## EXERCISE
Give the records below again exactly, and exclude each picture.

## ENTRIES SUPPLIED
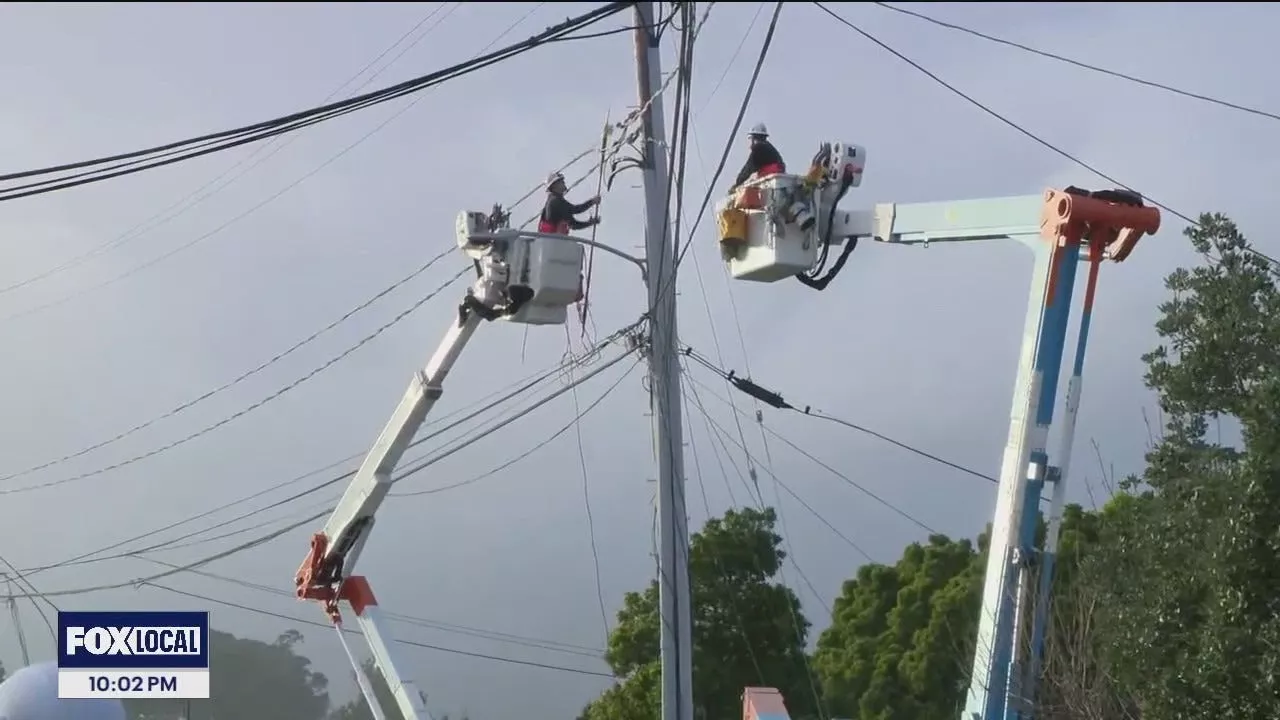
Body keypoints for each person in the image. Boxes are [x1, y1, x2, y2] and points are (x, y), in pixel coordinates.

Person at [731, 123, 786, 191]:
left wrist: (738, 183)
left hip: (769, 183)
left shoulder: (758, 149)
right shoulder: (770, 148)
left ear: (754, 138)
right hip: (778, 180)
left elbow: (748, 168)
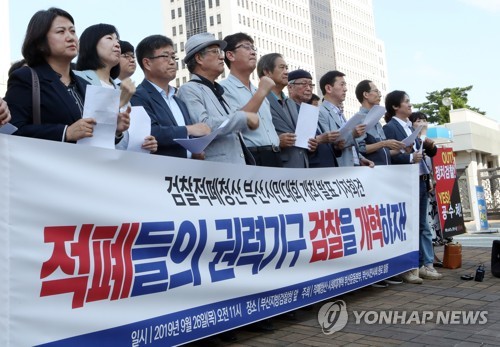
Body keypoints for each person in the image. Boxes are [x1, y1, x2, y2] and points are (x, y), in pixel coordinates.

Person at [5, 8, 97, 143]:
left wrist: (116, 131)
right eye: (61, 31)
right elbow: (12, 130)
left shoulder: (86, 84)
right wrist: (65, 132)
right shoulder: (26, 78)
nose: (71, 37)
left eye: (73, 31)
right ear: (40, 43)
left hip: (87, 162)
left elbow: (93, 133)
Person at [383, 90, 442, 283]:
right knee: (408, 224)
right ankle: (411, 266)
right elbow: (387, 156)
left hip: (421, 180)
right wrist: (409, 157)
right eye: (406, 102)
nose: (410, 105)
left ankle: (427, 264)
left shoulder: (410, 127)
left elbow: (421, 151)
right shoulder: (390, 127)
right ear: (395, 106)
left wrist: (425, 147)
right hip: (405, 182)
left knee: (423, 224)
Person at [177, 32, 259, 165]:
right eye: (215, 52)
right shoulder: (189, 89)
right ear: (199, 58)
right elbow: (203, 126)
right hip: (217, 171)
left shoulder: (219, 90)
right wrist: (243, 117)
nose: (221, 56)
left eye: (220, 51)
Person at [75, 23, 156, 152]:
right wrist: (119, 104)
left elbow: (120, 131)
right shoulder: (77, 79)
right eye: (109, 38)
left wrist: (143, 141)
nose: (117, 44)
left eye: (117, 39)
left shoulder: (118, 87)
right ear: (91, 44)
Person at [131, 35, 210, 158]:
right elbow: (149, 132)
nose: (172, 62)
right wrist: (188, 130)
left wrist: (195, 152)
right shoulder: (138, 95)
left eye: (174, 57)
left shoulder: (178, 100)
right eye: (165, 56)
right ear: (147, 63)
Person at [220, 32, 281, 167]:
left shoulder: (257, 89)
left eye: (253, 48)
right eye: (246, 47)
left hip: (275, 155)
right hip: (252, 156)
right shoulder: (223, 89)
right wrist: (262, 92)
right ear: (230, 55)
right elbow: (237, 122)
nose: (253, 52)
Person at [257, 54, 317, 168]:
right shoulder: (260, 100)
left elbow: (299, 136)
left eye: (286, 68)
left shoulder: (291, 103)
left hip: (302, 166)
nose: (286, 72)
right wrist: (277, 141)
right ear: (267, 72)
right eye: (281, 67)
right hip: (279, 169)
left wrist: (310, 144)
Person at [318, 71, 373, 167]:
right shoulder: (320, 111)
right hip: (339, 169)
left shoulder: (339, 113)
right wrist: (353, 134)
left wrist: (360, 159)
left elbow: (349, 145)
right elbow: (331, 143)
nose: (345, 89)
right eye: (342, 85)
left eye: (345, 85)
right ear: (328, 88)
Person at [287, 69, 338, 168]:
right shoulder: (287, 110)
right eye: (304, 84)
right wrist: (319, 139)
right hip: (310, 170)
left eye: (311, 85)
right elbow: (296, 143)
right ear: (290, 87)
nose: (309, 88)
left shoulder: (311, 110)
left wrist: (337, 146)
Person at [354, 80, 405, 165]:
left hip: (383, 172)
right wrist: (384, 143)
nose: (380, 95)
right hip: (372, 172)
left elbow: (383, 153)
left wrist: (401, 150)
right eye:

## YOUR RESPONSE
Body keypoints for each person in the image. Boxes are [x1, y1, x2, y2] and points are (x, y), in pixel coordinates.

Person at [731, 123, 786, 191]:
left wrist: (738, 183)
left hip: (769, 183)
left shoulder: (758, 149)
right shoulder: (770, 148)
left ear: (754, 138)
right hip: (778, 180)
left elbow: (748, 168)
Body keypoints for each person in the image. Boxes are [x1, y1, x2, y2] and points are (x, y), in pixel coordinates.

Person at [5, 8, 97, 143]:
left wrist: (116, 131)
right eye: (61, 31)
right elbow: (12, 130)
left shoulder: (86, 84)
right wrist: (65, 132)
right shoulder: (26, 78)
nose: (71, 37)
left eye: (73, 31)
right ear: (40, 43)
left hip: (87, 162)
left elbow: (93, 133)
Person at [383, 90, 442, 283]:
right knee: (408, 224)
right ankle: (411, 266)
right elbow: (387, 156)
left hip: (421, 180)
right wrist: (409, 157)
right eye: (406, 102)
nose: (410, 105)
left ankle: (427, 264)
left shoulder: (410, 127)
left elbow: (421, 151)
right shoulder: (390, 127)
right ear: (395, 106)
left wrist: (425, 147)
right hip: (405, 182)
left knee: (423, 224)
Person at [177, 32, 259, 165]:
right eye: (215, 52)
right shoulder: (189, 89)
right ear: (199, 58)
right elbow: (203, 126)
right hip: (217, 171)
left shoulder: (219, 90)
right wrist: (243, 117)
nose: (221, 56)
left eye: (220, 51)
Person at [75, 23, 156, 152]:
right wrist: (119, 104)
left elbow: (120, 131)
right shoulder: (77, 79)
right eye: (109, 38)
left wrist: (143, 141)
nose: (117, 44)
left eye: (117, 39)
left shoulder: (118, 87)
right ear: (91, 44)
Person at [131, 35, 210, 158]:
right elbow: (149, 132)
nose: (172, 62)
right wrist: (188, 130)
left wrist: (195, 152)
right shoulder: (138, 95)
left eye: (174, 57)
left shoulder: (178, 100)
right eye: (165, 56)
right ear: (147, 63)
Person at [220, 32, 281, 167]:
left shoulder: (257, 89)
left eye: (253, 48)
right eye: (246, 47)
left hip: (275, 155)
right hip: (252, 156)
right shoulder: (223, 89)
right wrist: (262, 92)
right ear: (230, 55)
right elbow: (237, 122)
nose: (253, 52)
Person at [257, 54, 317, 168]:
right shoulder: (260, 100)
left elbow: (299, 136)
left eye: (286, 68)
left shoulder: (291, 103)
left hip: (302, 166)
nose: (286, 72)
right wrist: (277, 141)
right ear: (267, 72)
right eye: (281, 67)
right hip: (279, 169)
left wrist: (310, 144)
Person at [318, 71, 373, 167]:
right shoulder: (320, 111)
right hip: (339, 169)
left shoulder: (339, 113)
right wrist: (353, 134)
left wrist: (360, 159)
left elbow: (349, 145)
right elbow: (331, 143)
nose: (345, 89)
right eye: (342, 85)
left eye: (345, 85)
right ear: (328, 88)
Person at [287, 69, 338, 168]:
right shoulder: (287, 110)
right eye: (304, 84)
right wrist: (319, 139)
right hip: (310, 170)
left eye: (311, 85)
right elbow: (296, 143)
right ear: (290, 87)
nose: (309, 88)
left shoulder: (311, 110)
left wrist: (337, 146)
Person at [354, 80, 405, 165]:
left hip: (383, 172)
right wrist: (384, 143)
nose: (380, 95)
right hip: (372, 172)
left elbow: (383, 153)
left wrist: (401, 150)
right eye:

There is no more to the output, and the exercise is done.